╭─ Texte de lecture

Je reconnais que le militantisme n’est pas exactement ma tasse de thé. Je suppose que c’est en ce sens que tu faisais valoir des regrets sur ma correction supra.
Cependant, je dois avouer que je demeure circonspect sur le Parti Socialiste. Supposons que je souhaite m’engager dans un tel mouvement, il me faut adhérer à des valeurs communes qui soudent la comunauté des adhérents.
La question que je me pose aujourd’hui est précisément celle de ces valeurs communes, comme je l’ai exposé dans le billet auquel tu fais référence.
Autrement dit, sur un plan symbolique, est-ce bien le socialisme dans lequel je me reconnais ? Ne s’agit-il pas plutôt d’une certaine conception de la justice sociale ? Et si c’est le cas, celle-ci est-elle partagée par la communauté du PS ?
Autre question : admettons, pour les besoins de la discussion, que le PS soit un parti social-démocrate, et non plus socialiste. Le terme « socialiste » ne demeure plus guère que pour résonner symboliquement dans l’imaginaire des électeurs et des adhérents. Mais d’une certaine façon, c’est ce qui m’inquiète le plus. La force du symbole est telle qu’elle interdit pratiquement un certain nombre d’options pratiques.
Et puis, j’ai également des aspirations symboliques. Je suis attaché à la liberté individuelle, et je dois avouer que j’ai quelque difficulté à entendre le libéralisme présenté comme l’archétype de l’idéologie du mal.
Autre chose, encore (peut-être l’objet d’un futur billet) : j’observe que le champ lexical des discours du PS (de la gauche en général) appartient, pour le mieux, à une optique protectrice. Pour faire vite, le vocabulaire comme les arguments employés, consistent à présenter le monde comme l’objet de menaces contre lesquels il convient de se protéger.

╰─

◆ Questions d'étude:
1) Indiquez si chacun des énoncés suivants concorde avec le texte sur le Parti socialiste ci-dessus, en répondant par oui ou par non et en citant à l'identique les mots qui tranchent. (a) Le militantisme y est présenté comme tout à fait du goût de la personne qui s'exprime. (b) La personne qui s'exprime se déclare attachée à la liberté individuelle. (c) Selon le texte, le vocabulaire du PS présente le monde comme l'objet de menaces.
2) Rédigez la suite du texte sur le Parti socialiste, en reprenant après sa dernière phrase.

╭─ Bloc de données

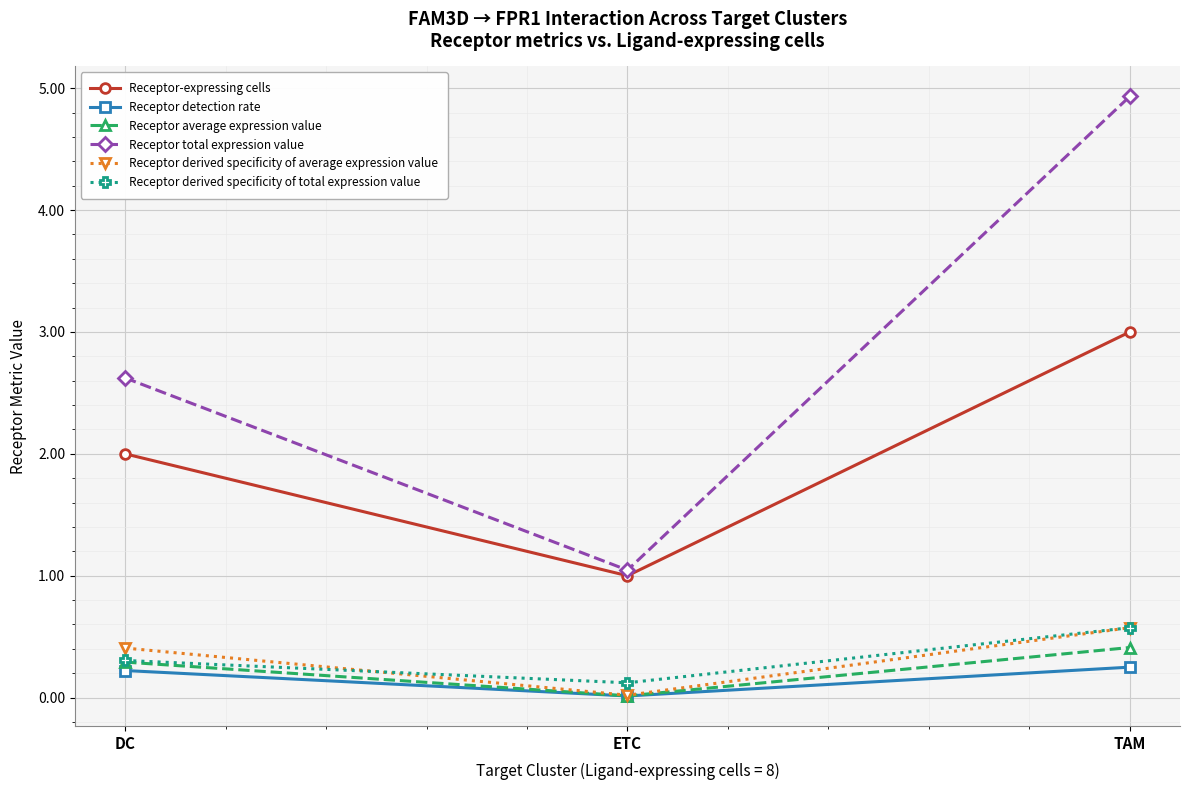

What is the label of the 3rd point from the right?

DC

╰─

◆ Réponses attendues:
1)
(a) Non : « Je reconnais que le militantisme n’est pas exactement ma tasse de thé. »
(b) Oui : « Je suis attaché à la liberté individuelle »
(c) Oui : « consistent à présenter le monde comme l’objet de menaces contre lesquels il convient de se protéger »

2)
Je préfèrerai que le monde soit conçu comme un champ d’opportunités individuelles et collectives ; un environnement dans lequel les hommes peuvent trouver leur réalisation.
J’admets cependant que mes préventions sont réversibles : pourquoi ne pas m’efforcer d’intégrer la machine pour en infléchir le fonctionnement ?
Et bien, pour l’essentiel, à cause de cette question des valeurs communes que j’ai évoquée plus haut. Et puis également parce que je m’offre le temps d’affiner également mes opinions (voire ma pensée) ; l’objet de mon blog, du reste.
Bref, moins qu’un observateur engagé, il me semble davantage que j’appartiens à la catégorie des observateurs sceptiques.
Jules: oh, je partage bien des points de ta réflexion et comprends parfaitement ta position! Voir p.ex. (sur un point qui curieusement ne fait guère débat dans la gauche française, en tout cas au sein du PS) ce billet.